Ça se passe chez nous

Innover en enseignement collégial afin d’obtenir une maîtrise

Julie Lyne Leroux

Le Secteur PERFORMA de la Faculté d’éducation offre de la formation créditée aux enseignants en exercice du collégial depuis 1973 en partenariat avec des collèges. C’est dire que le besoin de perfectionnement chez ceux-ci n’est pas nouveau. Toutefois, il y a lieu de se demander pourquoi une enseignante ou un enseignant au collégial voudrait obtenir une maîtrise en enseignement. Après tout, l’embauche des enseignants dans les cégeps se fait essentiellement sur la base des connaissances disciplinaires et de l’expérience professionnelle de ceux qui postulent. La professeure Julie Lyne Leroux rappelle néanmoins que ces enseignants doivent soutenir le développement de compétences des étudiants du XXI e siècle, ce qui met une pression importante sur la formation qu’ils offrent. Ils ont rapidement besoin de notions de pédagogie, de didactique, besoin d’améliorer leur pratique enseignante et d’intégrer les technologies du numérique à leur enseignement. Elle souligne que les programmes des collèges sont formulés selon une approche par compétences depuis 1993. Les défis sont donc nombreux.

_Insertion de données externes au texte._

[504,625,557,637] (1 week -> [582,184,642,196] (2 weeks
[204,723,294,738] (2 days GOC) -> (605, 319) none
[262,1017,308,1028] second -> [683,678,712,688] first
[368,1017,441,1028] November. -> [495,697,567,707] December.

Une nouvelle façon de faire sa maîtrise

La professeure Leroux est responsable du cheminement francophone de la maîtrise en enseignement collégial (MEC), du microprogramme de 2 e cycle en insertion professionnelle en enseignement collégial (MIPEC), du microprogramme de 2 e cycle en conseil pédagogique au collégial (MCPC) et du Certificat de perfectionnement en enseignement au collégial (CPEC). Le MIPEC permet de passer au Diplôme de 2e cycle en enseignement au collégial (DE) qui peut mener à la MEC. Ces programmes s’emboîtent telles des poupées gigognes, permettant à l’étudiant qui le désire d’obtenir des reconnaissances au fur et à mesure qu’il progresse dans le cursus.

« Ces enseignants veulent innover dans l’action pour répondre à un besoin lié à leur pratique »

Julie Lyne Leroux

En 2006, la maîtrise en enseignement offerte à la Faculté d’éducation est scindée en trois volets: la maîtrise en enseignement au primaire, la maîtrise en enseignement secondaire et la MEC. C’est cette dernière, sous l’égide du Secteur PERFORMA, qui nous intéresse. De l’avis de la professeure Leroux, les essais professionnels réalisés dans le cadre de la MEC sont « volumineux ». Ils sont d’une grande qualité, mais cette ampleur (environ 150 p.) ne permet pas d’aller jusqu’à l’expérimentation. Est-ce pour cela qu’entre 25 et 50 % des cohortes abandonnent?

Suite à la plus récente évaluation périodique du programme, on a ressenti le besoin d’adapter davantage la formation aux besoins exprimés par des enseignants du collégial. C’est ainsi que l’on a développé une alternative au bloc essai et que l’on expérimente actuellement à titre de projet pilote : il s’agit d’un bloc innovation et développement professionnel.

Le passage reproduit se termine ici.